# EXERCISE BRIEF
Without reproducing any picture, copy the records word for word.

# RECORDS SHOWN
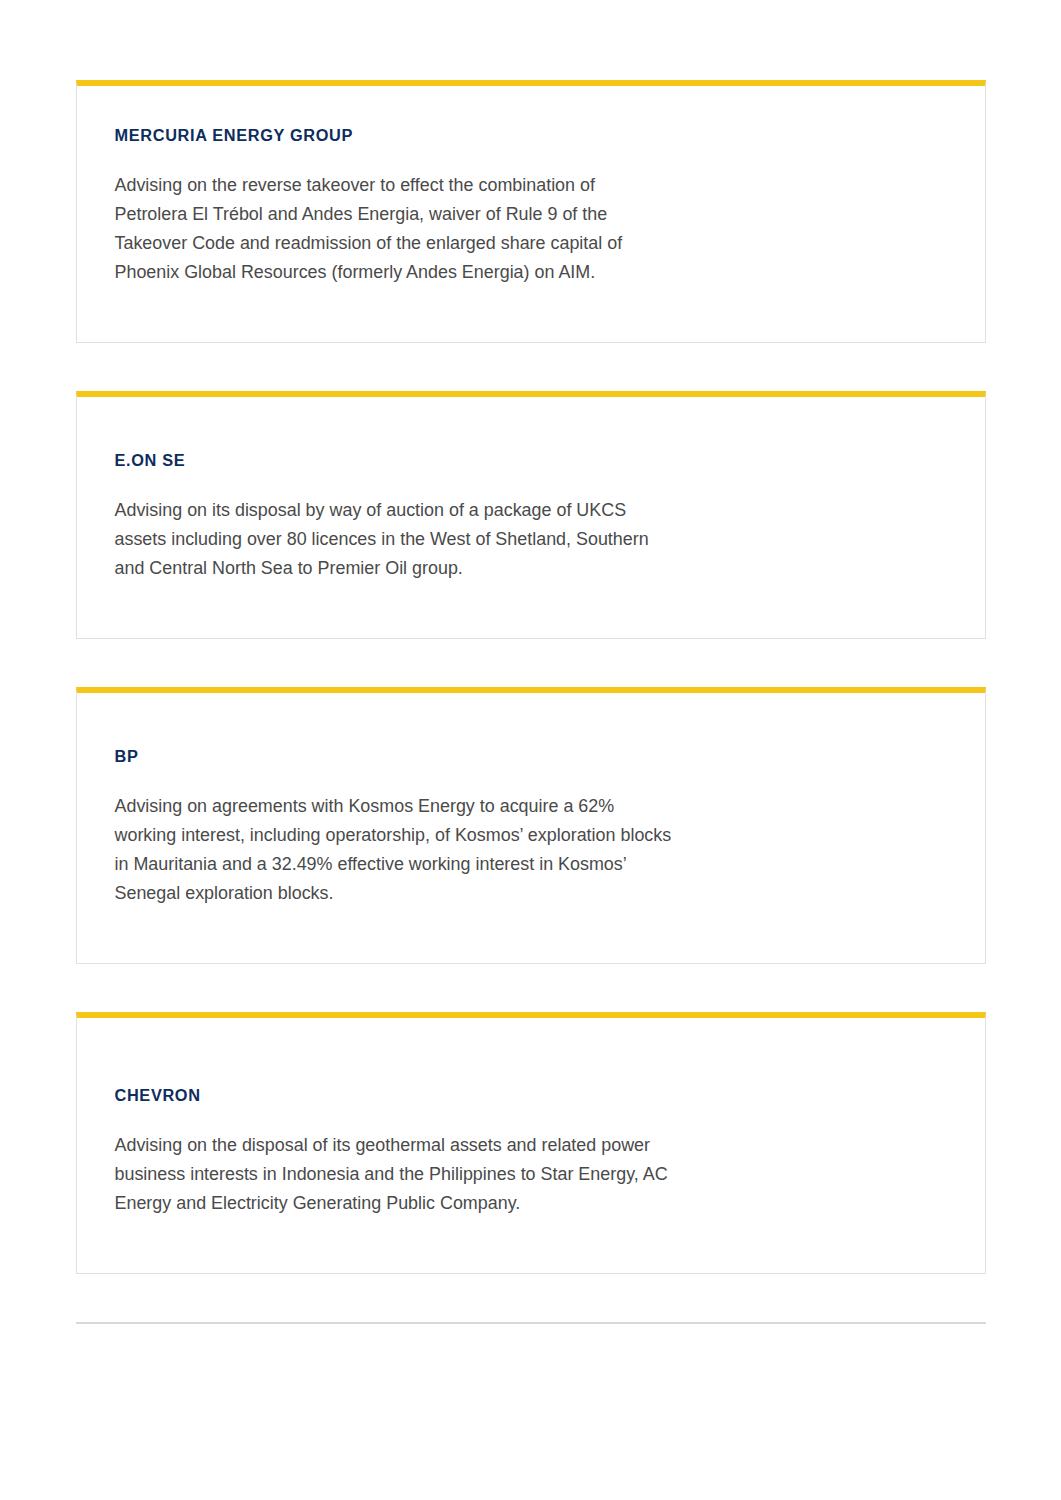Mercuria Energy Group
Advising on the reverse takeover to effect the combination of Petrolera El Trébol and Andes Energia, waiver of Rule 9 of the Takeover Code and readmission of the enlarged share capital of Phoenix Global Resources (formerly Andes Energia) on AIM.
E.ON SE
Advising on its disposal by way of auction of a package of UKCS assets including over 80 licences in the West of Shetland, Southern and Central North Sea to Premier Oil group.
BP
Advising on agreements with Kosmos Energy to acquire a 62% working interest, including operatorship, of Kosmos’ exploration blocks in Mauritania and a 32.49% effective working interest in Kosmos’ Senegal exploration blocks.
Chevron
Advising on the disposal of its geothermal assets and related power business interests in Indonesia and the Philippines to Star Energy, AC Energy and Electricity Generating Public Company.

# SOLUTION TO THIS TASK
Mercuria Energy Group
Advising on the reverse takeover to effect the combination of Petrolera El Trébol and Andes Energia, waiver of Rule 9 of the Takeover Code and readmission of the enlarged share capital of Phoenix Global Resources (formerly Andes Energia) on AIM.
E.ON SE
Advising on its disposal by way of auction of a package of UKCS assets including over 80 licences in the West of Shetland, Southern and Central North Sea to Premier Oil group.
BP
Advising on agreements with Kosmos Energy to acquire a 62% working interest, including operatorship, of Kosmos’ exploration blocks in Mauritania and a 32.49% effective working interest in Kosmos’ Senegal exploration blocks.
Chevron
Advising on the disposal of its geothermal assets and related power business interests in Indonesia and the Philippines to Star Energy, AC Energy and Electricity Generating Public Company.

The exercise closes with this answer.